[WHAT IS EXPECTED] In the lines below, rename "Obligatoire" to "Requis", change nothing else, and leave the pictures out of your answer.

[Data entries]
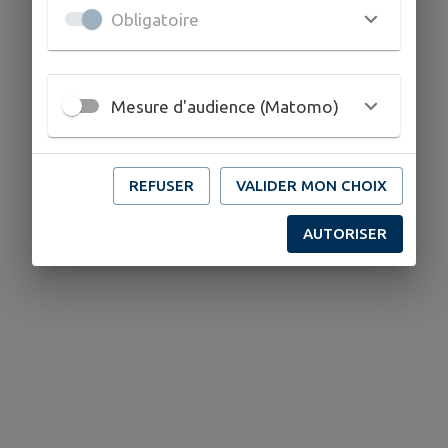
Obligatoire
Mesure d'audience (Matomo)
REFUSER
VALIDER MON CHOIX
Aucune association.
AUTORISER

[RESULT OF THIS TASK]
Requis
Mesure d'audience (Matomo)
REFUSER
VALIDER MON CHOIX
Aucune association.
AUTORISER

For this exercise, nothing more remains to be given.